Other technology investments are aimed at methods and capabilities for long-term human missions beyond Earth orbit, including in-space habitation, in-space propulsion and automated rendezvous and docking.

The key here is a paradigm shift in the way to accomplish beyond-LEO exploration. The old way was big-bang type missions where everything was launched from the ground on one gargantuan rocket. The new approach is to establish in-space infrastructure and the skills to effectively utilize it.

Which brings me to the third phase of the administration’s plan: the intermediate destinations. Robotic exploration missions will complement a series of human missions of increasing difficulty to Lagrange points, lunar and asteroid flybys, martian flybys, and eventually lunar and asteroid landings. The point of these missions is to learn to walk before we run, to perfect our technologies and techniques in steps, and to construct a robust space transportation system and in-space infrastructure, not tied to a single mission or point solution, but designed to be flexible and extensible to a variety of missions.

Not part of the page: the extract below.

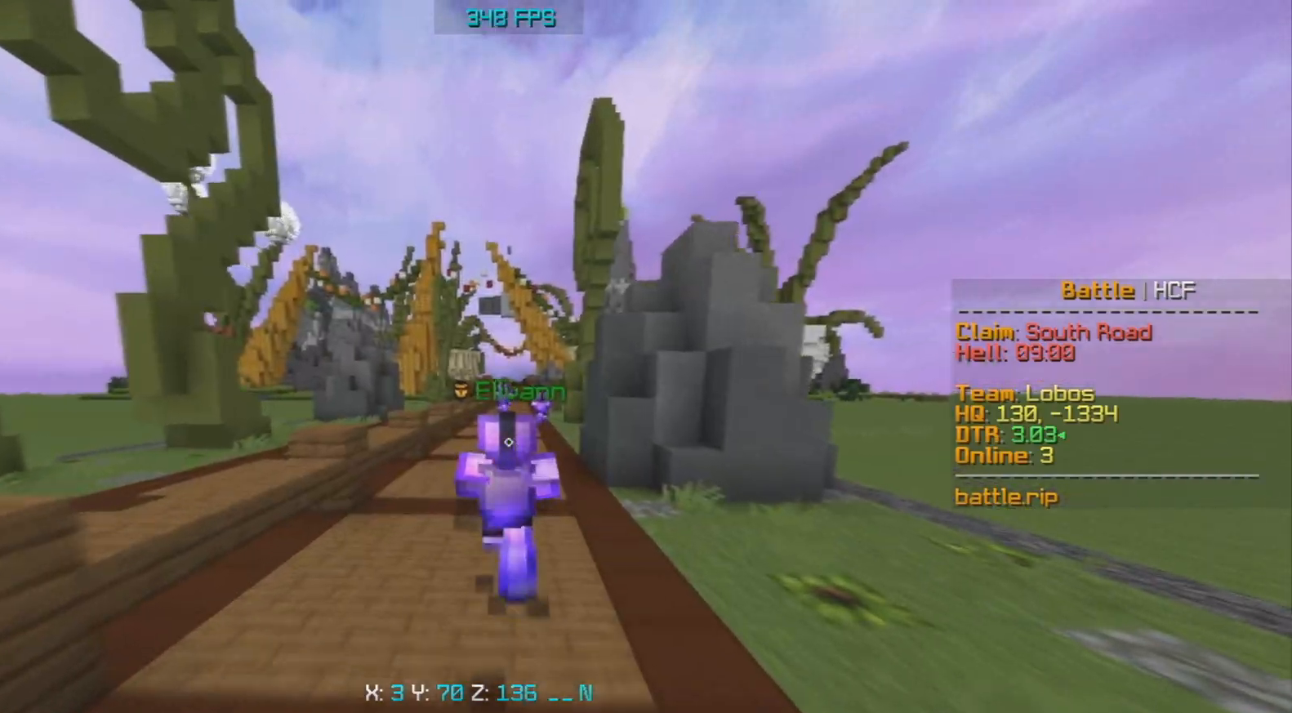
Gameplay with keyboard and mouse; each line is a JSON object with the keys and mouse buttons held at the frame after it. "events" lists presses ("down") and releases ("up") of "a", "d", "s", "space", "w", "mouse_left" and "mouse_right" between this image and that frame as [ms after this image, input, new state], when the widget could be followed in between. "mouse_left", "mouse_right" = the "left", "right" buttons of the "mouse" list. No other keys are recorded. Fast repeated clicks can show as one long hold. Mouse movement is not recorded.
{"keys": ["w"], "mouse": [], "events": [[83, "space", "up"]]}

Fourth is human exploration of Mars. As stated by the Augustine committee, the point of the space program is to establish a permanent human presence beyond Earth, to include the establishment of colonies. Mars is the obvious first choice for a self-sustaining permanent colony with its huge land mass, natural resources and atmosphere.

Underpinning the entire plan is the realization that lowering the cost to deliver people, cargo and propellant to LEO is essential. By establishing new markets for human transportation and propellant, as well as potentially enabling adjacent commercial markets, the administration’s plan has the potential to increase launch rates well beyond those ever experienced. By enabling true competition, this approach promises to fundamentally change the economics of space exploration, moving the industry into a regime of production and launch efficiencies that will dramatically lower costs. This will result in a robust and vibrant industrial base and dramatically increase the pace of innovation. A virtuous circle will be established that will enable even more commercial space business, including perhaps space solar power, an inexhaustible, completely green solution to our long-term energy needs.

At this point, we will have created the new space economy, dominated by robust true commercial businesses, creating thousands of new jobs, experiencing exponential growth — but jump-started by a bold new government plan for space.

George Sowers is vice president of business development for United Launch Alliance of Denver.